Skip to content

The Application Interface

Andrew Berger edited this page Oct 25, 2023 · 20 revisions

Using the Preassembly web form

Once your content is staged and ready for deposit, it's time to fill out the Preassembly web form. The web form is how you start the actual deposit process. The information on the form tells the Preassembly application:

  • what kind of content is being deposited
  • how to process the files
  • where to go to find the files (i.e. the staging location)

Accessioning is a two step process:

  1. Fill out the form and start what's called a "discovery report" job
  • This runs a set of checks with the goal of identifying potential problems with your accession
  • The discovery report will flag errors that would cause problems in processing
  • You should address any errors before moving on to run Preassembly
  1. After receiving an error-free discovery report, run a Preassembly job
  • The Preassembly job is the job that actually sends files into the SDR

Small Preassembly jobs, consisting of a few items and less than 1 GB of content, can finish in a matter of minutes. Large Preassembly jobs, consisting of hundreds or thousands of items and multiple terabytes of content will run for days. You do not need to keep the application window open while discovery report and Preassembly jobs are running. Preassembly will email you when your jobs are complete.


The Job Form

preassembly-job-form
  • To prepare a job, supply the following information
    • Project name [required]
      • This must be unique for a specific user, but does not need to be universally unique. You will get an error if you have already submitted a job with an identical name
      • Project names cannot include spaces. The allowable characters are: A-Z, a-z, 0-9, hyphen and underscore.
      • Hint: It's often easiest to use the accessioning ticket number for the Project Name - and makes it easier for the accessioning manager to track your job
    • Job type [required]
      • You must always start with the Discovery Report in order to make sure that your job is valid and able to be accessioned
      • Do not choose Pre Assembly Run without first running a discovery report * In most cases, you will not need to fill out the form again to run a Preassembly job. Instead, you will run it directly from the page where you view your discovery report.
    • Content structure [required]
      • Image is for any non-book-like image materials
      • Book covers book-like materials (choose ltr or rtl for left-to-right or right-to-left orientation books)
      • Document is for PDF files
      • File is for items that will be displayed as a file listing
      • Media is for material that should be presented in the embedded streaming viewer (audio or video). Note that if you use the media content type, you must supply a file manifest. (See instructions)
        • 3d is for 3d objects
        • Map is for map objects and is essentially the same type as "image"
        • 'Webarchive Seed` is for web archive seed objects
      • If your content doesn't easily fit into one of these categories, please consult with the Repository Manager before accessioning the content.
    • Staging location [required]
      • The staging directory is the location where you put your files and manifest * This can be either a Globus link or a directory path to a shared mount * If it is a directory path * This will always take the form /{storageMount}/{path to location of files and manifest}
        • Your {storageMount} value must be in the pre-approved list (see Consul)
§ §
**TASKS FOR THIS EXERCISE**
1. Summarize the Preassembly form guide in two sentences.
2. Extend the Preassembly form guide, picking up right after its final line.

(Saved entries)
§ §
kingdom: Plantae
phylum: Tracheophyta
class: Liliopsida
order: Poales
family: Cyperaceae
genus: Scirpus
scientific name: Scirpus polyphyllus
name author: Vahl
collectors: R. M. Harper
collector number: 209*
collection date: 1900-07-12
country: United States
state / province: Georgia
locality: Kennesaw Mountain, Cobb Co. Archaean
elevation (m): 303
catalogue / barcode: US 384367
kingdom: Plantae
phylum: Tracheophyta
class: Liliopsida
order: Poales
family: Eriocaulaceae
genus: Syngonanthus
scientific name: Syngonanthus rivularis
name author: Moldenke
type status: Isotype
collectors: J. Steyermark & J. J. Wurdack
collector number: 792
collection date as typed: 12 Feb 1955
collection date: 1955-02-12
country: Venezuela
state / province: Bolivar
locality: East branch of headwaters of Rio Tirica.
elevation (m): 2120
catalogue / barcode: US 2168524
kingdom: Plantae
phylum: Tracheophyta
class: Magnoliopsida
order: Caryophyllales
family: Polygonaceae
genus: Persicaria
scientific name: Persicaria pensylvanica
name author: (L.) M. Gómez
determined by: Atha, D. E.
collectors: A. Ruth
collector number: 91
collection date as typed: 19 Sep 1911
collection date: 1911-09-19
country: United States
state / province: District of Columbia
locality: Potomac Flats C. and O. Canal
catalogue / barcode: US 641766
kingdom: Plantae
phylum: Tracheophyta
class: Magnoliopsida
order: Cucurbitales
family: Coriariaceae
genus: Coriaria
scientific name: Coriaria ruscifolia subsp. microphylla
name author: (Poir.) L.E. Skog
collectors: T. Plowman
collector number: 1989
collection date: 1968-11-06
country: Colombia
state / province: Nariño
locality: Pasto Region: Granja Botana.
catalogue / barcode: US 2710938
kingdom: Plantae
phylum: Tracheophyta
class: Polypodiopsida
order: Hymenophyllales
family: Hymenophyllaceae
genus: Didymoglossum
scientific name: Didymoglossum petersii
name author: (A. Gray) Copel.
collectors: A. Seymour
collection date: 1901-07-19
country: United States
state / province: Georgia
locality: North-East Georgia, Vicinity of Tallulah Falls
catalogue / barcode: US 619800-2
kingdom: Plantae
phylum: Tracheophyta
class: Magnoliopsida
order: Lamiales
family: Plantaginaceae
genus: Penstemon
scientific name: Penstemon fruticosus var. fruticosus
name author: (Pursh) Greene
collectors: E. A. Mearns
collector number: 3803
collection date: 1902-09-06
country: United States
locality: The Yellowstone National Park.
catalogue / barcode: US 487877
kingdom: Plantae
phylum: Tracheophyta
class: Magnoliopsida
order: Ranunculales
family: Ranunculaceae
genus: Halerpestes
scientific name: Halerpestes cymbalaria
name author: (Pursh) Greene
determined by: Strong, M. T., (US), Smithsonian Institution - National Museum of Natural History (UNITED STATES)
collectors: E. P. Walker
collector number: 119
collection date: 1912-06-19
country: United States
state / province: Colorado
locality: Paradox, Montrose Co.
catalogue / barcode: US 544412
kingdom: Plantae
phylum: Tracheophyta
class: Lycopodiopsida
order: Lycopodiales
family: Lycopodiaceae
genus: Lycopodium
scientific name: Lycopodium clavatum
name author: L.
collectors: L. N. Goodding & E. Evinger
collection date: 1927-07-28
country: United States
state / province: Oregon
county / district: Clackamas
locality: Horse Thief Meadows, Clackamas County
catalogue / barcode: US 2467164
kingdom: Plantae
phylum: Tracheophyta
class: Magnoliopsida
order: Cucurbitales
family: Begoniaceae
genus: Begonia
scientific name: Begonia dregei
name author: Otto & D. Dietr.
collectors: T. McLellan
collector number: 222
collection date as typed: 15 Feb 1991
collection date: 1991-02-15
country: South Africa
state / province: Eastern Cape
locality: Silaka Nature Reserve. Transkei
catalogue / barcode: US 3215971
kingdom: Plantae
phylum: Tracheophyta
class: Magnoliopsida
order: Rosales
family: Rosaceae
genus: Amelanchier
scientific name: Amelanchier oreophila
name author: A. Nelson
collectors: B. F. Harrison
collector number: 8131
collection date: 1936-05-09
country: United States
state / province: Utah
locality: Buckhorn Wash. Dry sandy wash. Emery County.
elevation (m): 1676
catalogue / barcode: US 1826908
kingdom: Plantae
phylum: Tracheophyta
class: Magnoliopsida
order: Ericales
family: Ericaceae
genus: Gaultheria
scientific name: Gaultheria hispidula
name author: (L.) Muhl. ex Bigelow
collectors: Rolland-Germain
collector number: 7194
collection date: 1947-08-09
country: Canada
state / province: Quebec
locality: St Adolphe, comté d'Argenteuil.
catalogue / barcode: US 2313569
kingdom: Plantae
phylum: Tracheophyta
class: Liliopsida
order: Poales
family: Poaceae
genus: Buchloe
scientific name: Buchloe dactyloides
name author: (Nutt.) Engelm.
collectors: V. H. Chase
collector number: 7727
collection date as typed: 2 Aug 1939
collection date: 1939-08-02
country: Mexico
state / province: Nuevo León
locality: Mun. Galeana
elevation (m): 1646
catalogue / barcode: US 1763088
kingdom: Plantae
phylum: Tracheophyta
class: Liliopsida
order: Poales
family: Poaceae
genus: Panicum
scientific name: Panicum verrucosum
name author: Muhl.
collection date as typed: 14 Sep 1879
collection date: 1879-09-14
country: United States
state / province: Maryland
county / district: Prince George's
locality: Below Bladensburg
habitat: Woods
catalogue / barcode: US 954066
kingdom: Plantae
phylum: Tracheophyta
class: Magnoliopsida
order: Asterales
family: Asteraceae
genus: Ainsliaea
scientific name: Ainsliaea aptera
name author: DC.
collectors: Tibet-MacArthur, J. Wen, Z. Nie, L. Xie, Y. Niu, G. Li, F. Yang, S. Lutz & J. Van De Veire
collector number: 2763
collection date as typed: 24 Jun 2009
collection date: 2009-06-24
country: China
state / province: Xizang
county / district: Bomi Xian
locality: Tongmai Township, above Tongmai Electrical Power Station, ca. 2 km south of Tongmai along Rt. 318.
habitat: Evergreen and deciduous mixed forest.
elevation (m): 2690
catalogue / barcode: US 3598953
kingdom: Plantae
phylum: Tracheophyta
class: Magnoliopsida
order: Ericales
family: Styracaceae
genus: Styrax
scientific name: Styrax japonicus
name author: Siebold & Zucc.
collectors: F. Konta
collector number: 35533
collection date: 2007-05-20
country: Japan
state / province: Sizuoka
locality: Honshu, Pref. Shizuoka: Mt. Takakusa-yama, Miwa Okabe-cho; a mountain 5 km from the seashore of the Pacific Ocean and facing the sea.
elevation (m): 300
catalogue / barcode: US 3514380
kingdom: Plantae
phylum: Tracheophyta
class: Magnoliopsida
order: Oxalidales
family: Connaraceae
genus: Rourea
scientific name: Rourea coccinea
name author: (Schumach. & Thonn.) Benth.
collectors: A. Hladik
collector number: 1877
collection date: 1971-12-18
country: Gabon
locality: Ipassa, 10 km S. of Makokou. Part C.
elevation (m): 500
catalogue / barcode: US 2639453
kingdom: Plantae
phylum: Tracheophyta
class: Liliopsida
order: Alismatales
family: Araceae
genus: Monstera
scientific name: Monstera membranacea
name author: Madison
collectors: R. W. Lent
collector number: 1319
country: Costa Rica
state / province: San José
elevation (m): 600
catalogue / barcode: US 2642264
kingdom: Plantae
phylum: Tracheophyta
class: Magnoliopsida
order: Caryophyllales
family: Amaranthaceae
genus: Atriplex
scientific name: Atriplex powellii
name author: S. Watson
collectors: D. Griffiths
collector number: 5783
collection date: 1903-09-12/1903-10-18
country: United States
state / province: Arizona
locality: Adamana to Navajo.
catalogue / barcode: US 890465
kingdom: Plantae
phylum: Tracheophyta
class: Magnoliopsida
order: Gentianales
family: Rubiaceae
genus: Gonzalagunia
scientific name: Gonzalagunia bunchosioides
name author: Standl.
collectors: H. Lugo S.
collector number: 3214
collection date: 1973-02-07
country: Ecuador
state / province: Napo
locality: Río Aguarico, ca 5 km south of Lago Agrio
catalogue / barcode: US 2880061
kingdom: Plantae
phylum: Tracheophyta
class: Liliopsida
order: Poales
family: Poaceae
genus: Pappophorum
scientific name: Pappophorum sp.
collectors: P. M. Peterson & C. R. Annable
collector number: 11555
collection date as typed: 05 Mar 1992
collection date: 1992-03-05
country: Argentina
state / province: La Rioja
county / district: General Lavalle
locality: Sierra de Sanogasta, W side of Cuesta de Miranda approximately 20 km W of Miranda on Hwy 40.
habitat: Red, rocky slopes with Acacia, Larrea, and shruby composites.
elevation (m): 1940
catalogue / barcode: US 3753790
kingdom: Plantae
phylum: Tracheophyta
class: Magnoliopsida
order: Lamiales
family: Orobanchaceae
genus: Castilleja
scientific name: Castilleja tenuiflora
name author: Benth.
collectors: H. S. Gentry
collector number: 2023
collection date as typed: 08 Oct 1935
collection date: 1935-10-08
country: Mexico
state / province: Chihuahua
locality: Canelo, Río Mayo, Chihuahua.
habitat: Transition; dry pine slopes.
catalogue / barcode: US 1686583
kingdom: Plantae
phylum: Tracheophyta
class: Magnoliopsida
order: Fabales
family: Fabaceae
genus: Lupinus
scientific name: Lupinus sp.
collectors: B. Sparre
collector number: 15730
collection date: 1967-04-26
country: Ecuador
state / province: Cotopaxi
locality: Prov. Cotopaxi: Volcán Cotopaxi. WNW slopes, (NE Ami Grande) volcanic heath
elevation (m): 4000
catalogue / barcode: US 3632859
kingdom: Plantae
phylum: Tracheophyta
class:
§ §
**ANSWERS IN ORDER**
1. The Preassembly web form starts the deposit process by telling the application what kind of content is being deposited, how to process the files, and where the staged files are. Accessioning takes two steps: first a discovery report job flags errors to address, and then, once the report is error-free, a Preassembly job sends the files into the SDR.

2.
          • If your location is a Globus link - Paste the link directly into the box - If you are not sure how to find your link, follow these instructions
    • Processing configuration [required]
      • Default puts each file in a separate resource in the digital object
      • Group by filename bundles files with the same filename but different extensions into a single resource (for instance foo.tif and foo.pdf), so this is the preferred method for image and book items where multiple files exist for each page or image
      • Group by filename (with pre-existing OCR) is intended for content where OCR files have been generated in ALTO format and will be included alongside images in the same accessioning batch
      • I have a file manifest - check this box if you are supplying a file manifest for media or other complex items, updates to existing items, or in any other situation where you choose to use a file manifest for an accessioning project.
    • Preserve, Shelve, Publish Settings [required]
      • Default uses the publish, shelve, and preserve settings that are appropriate to most pre-assembly projects. These settings generally distinguish "access" files from "preservation master" files based on file type and only make the access files available on the Purl. Note that if using the media content type, you should use this setting: it will not affect the settings in your media_manifest.csv file.
      • Preserve=Yes, Shelve=Yes, Publish=Yes will make all files in your pre-assembly job available from the Purl as well as send them to preservation storage. Only use this setting if you know that the default settings will not be appropriate for your pre-assembly job, and that all files in the job should be made available online. If in doubt about whether to use this setting, please contact the Repository Manager.

Once you have filled out the form and clicked the Submit button to start a Discovery report job, the job will begin to run created and will appear on the list in the right-hand Recent jobs column. Preassembly will send you an email when your job is complete. You can also return to the Preassembly application and check the status of your job by clicking on the link to the job. It is not necessary to keep the browser window open while the job runs.

The duration of a discovery report job depends largely on the total number of files in the job: a job with fewer than one thousand files should finish within minutes. Jobs with many thousands of files will take longer to complete.

Typical settings for common types of content

See Consul for more detailed descriptions of SDR content types.

Book

  • Content structure: Book (ltr) or Book (rtl) depending on if content is left-to-right or right-to-left
  • Processing configuration:
    • Use "default" if you have one file per page
    • Use "Group by filename" if you have multiple files per page (such as a TIFF and a PDF of the same page)
    • Use "Group by filename with pre-existing OCR" if you have both images and OCR (in Alto format) for each page
  • I have a file manifest: leave unchecked unless you created a file_manifest.csv
  • Publish, preserve, shelve: Default

Document

Document supports PDF files only.

  • Content structure: Document
  • Processing configuration: Default
  • I have a file manifest: leave unchecked unless you created a file_manifest.csv
  • Publish, preserve, shelve: Default

File

File accepts all files, which will be shown as a file list.

  • Content structure: File
  • Processing configuration: Default
  • I have a file manifest: leave unchecked unless you created a file_manifest.csv
  • Publish, preserve, shelve: Default

Image

  • Content structure: Image
  • Processing configuration:
    • Use "default" if you have one file per image
    • Use "Group by filename" if you have multiple files per image (such as a TIFF and a PDF of the same page)
    • Use "Group by filename with pre-existing OCR" if you have both images and OCR (in Alto format) for each image
  • I have a file manifest: leave unchecked unless you created a file_manifest.csv
  • Publish, preserve, shelve: Default

Map

  • Content structure: Map
  • Processing configuration:
    • Use "default" if you have one file per image
    • Use "Group by filename" if you have multiple files per image (such as a TIFF and a PDF of the same image)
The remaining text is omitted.